**Problem:** Write out every line of the material below precisely, preserving each character.

**Supplied material:**
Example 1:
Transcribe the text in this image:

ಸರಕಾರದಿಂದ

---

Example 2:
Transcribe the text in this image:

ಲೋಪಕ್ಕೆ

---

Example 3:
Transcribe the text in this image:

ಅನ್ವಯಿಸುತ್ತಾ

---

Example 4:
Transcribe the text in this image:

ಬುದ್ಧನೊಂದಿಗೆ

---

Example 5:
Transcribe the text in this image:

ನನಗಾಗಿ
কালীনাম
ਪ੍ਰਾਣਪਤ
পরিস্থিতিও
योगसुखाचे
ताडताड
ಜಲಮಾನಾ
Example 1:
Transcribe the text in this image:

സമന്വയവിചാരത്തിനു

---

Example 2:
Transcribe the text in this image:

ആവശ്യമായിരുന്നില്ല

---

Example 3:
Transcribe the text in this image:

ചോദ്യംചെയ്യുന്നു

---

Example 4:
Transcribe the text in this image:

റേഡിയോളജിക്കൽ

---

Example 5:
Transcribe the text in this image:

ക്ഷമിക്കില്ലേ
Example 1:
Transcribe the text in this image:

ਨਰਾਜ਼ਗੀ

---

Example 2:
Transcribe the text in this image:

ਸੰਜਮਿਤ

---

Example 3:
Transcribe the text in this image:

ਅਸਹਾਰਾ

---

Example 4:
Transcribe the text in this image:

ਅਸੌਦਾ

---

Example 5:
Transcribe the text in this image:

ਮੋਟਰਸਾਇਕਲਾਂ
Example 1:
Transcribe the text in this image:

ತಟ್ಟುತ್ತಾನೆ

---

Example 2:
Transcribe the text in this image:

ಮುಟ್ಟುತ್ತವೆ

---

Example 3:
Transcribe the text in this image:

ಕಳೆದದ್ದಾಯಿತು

**Response to the task:**
Example 1:
Transcribe the text in this image:

ಸರಕಾರದಿಂದ

---

Example 2:
Transcribe the text in this image:

ಲೋಪಕ್ಕೆ

---

Example 3:
Transcribe the text in this image:

ಅನ್ವಯಿಸುತ್ತಾ

---

Example 4:
Transcribe the text in this image:

ಬುದ್ಧನೊಂದಿಗೆ

---

Example 5:
Transcribe the text in this image:

ನನಗಾಗಿ
কালীনাম
ਪ੍ਰਾਣਪਤ
পরিস্থিতিও
योगसुखाचे
ताडताड
ಜಲಮಾನಾ
Example 1:
Transcribe the text in this image:

സമന്വയവിചാരത്തിനു

---

Example 2:
Transcribe the text in this image:

ആവശ്യമായിരുന്നില്ല

---

Example 3:
Transcribe the text in this image:

ചോദ്യംചെയ്യുന്നു

---

Example 4:
Transcribe the text in this image:

റേഡിയോളജിക്കൽ

---

Example 5:
Transcribe the text in this image:

ക്ഷമിക്കില്ലേ
Example 1:
Transcribe the text in this image:

ਨਰਾਜ਼ਗੀ

---

Example 2:
Transcribe the text in this image:

ਸੰਜਮਿਤ

---

Example 3:
Transcribe the text in this image:

ਅਸਹਾਰਾ

---

Example 4:
Transcribe the text in this image:

ਅਸੌਦਾ

---

Example 5:
Transcribe the text in this image:

ਮੋਟਰਸਾਇਕਲਾਂ
Example 1:
Transcribe the text in this image:

ತಟ್ಟುತ್ತಾನೆ

---

Example 2:
Transcribe the text in this image:

ಮುಟ್ಟುತ್ತವೆ

---

Example 3:
Transcribe the text in this image:

ಕಳೆದದ್ದಾಯಿತು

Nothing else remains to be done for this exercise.